Technical problems beyond the 40M gas limit

In a Dec. 9 post on Ethereum's research page, Wahrstetter shared that Ethereum's Consensus Layer (CL) client enforces a maximum uncompressed block size of 10 megabytes (MB) for efficient distribution across the network.

This restriction is critical to maintaining block distribution without introducing delays or instability.

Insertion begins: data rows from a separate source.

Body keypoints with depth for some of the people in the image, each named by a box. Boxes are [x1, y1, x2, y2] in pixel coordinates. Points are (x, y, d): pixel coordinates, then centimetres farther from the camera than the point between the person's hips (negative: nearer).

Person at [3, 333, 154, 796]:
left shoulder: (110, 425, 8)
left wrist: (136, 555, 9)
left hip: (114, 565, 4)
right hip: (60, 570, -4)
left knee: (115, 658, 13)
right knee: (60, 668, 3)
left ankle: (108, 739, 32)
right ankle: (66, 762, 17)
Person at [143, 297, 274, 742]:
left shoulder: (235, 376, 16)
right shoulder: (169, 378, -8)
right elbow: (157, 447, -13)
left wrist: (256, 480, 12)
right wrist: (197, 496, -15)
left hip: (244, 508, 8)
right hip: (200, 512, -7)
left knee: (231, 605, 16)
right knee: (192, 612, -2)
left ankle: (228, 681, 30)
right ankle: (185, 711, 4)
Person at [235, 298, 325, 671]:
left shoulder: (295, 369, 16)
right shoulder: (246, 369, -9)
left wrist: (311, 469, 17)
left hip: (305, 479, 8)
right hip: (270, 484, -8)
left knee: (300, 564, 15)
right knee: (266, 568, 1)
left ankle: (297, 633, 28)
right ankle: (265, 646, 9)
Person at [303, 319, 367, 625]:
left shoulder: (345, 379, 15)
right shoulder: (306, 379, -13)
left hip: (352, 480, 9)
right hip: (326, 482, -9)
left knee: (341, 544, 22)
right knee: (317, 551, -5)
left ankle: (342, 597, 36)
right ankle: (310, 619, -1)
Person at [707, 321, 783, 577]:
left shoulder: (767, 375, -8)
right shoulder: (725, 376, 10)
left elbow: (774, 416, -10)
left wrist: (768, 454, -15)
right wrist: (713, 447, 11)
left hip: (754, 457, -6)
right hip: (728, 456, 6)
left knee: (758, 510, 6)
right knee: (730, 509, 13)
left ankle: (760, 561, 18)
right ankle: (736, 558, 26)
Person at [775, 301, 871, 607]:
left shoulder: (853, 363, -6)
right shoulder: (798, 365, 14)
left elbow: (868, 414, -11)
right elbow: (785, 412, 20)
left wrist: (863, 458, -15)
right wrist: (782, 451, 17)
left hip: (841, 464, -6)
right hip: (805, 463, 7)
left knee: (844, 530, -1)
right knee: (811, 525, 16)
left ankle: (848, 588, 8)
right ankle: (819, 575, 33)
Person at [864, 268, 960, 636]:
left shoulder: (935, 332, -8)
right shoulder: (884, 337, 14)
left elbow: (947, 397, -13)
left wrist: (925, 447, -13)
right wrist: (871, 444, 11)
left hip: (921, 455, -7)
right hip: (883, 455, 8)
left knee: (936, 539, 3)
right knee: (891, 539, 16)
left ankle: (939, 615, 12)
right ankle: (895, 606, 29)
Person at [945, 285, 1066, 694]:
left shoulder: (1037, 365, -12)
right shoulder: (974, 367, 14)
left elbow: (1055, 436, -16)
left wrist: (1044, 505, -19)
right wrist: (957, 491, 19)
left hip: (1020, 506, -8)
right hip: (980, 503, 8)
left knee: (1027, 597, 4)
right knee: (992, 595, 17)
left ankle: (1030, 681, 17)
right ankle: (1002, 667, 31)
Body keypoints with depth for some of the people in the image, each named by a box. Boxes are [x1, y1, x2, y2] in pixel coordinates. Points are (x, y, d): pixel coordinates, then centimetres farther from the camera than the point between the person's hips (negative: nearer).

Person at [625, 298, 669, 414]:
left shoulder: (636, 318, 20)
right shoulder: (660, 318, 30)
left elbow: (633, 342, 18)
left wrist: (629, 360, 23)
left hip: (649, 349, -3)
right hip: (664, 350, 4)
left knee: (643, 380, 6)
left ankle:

According to Wahrstätter, the proposed increase to 60 million gas per block violates this limit, leading to transmission failures, missed verification gaps and network instability.

Dancrad Fest summarized the highly technical details in a December 11 post to X.

Developers, Ethereum 2.0, Ether price, Gwei

Source: Dankrad Feist

“The gas limit is directly controlled by validators. At each block, a validator votes to raise or lower the gas limit. So, unlike the EIP process, there is no ‘standard process' for raising the gas limit.”

“Now, the gas limit has *never* been known since the merger. However, before the merge, it was a proven practice that miners would not use this power arbitrarily, but typically only after the core devs confirmed that it was okay to switch.

“Unfortunately, the core devs found it unsafe to raise above 40m, so this hit a bit of a speed bump and had to be changed in customers first.”

However, FEST could raise the gas limit to more than 40M, but fierce debate among the development community has led to consensus that 36M is a good “starting point”.

“I think in the next few weeks some big pools will join and we'll see that increase,” he said.

Top Dev Base Signs “Intellectual Bottom” for Ethereum

The debate surrounding increasing gas limits on L1 and reinvigorating innovation has fueled Ethereum core developer Max Resnick's move to Solana, citing a stubborn developer community and Ethereum's reluctance to scale L1 as some of the reasons. The change.

Resnick has long been a critic of Ethereum's L2-based roadmap, which he says should be prioritized over expanding L1 to allow mainnet-based applications to survive and thrive.

Developers, Ethereum 2.0, Ether price, Gwei

Source: Max Resnick

For Awsika, Resnick's resignation and subsequent drama on social media — especially from Ethereum advocates — is what he calls “a sign of the times.”

“Max was one of the original developers of Ethereum, he was really brilliant, and he had a lot of big plans for the network.”

“And not only was he pushed, but when he left, there were a lot of people saying, ‘Good loss, he was a plant.' You know I can't control my anger when I see all that situation.

This marks the intellectual bottom of Ethereum.

Magazine: Back 2025 — Is Ethereum Ready to Meet Bitcoin and Solana?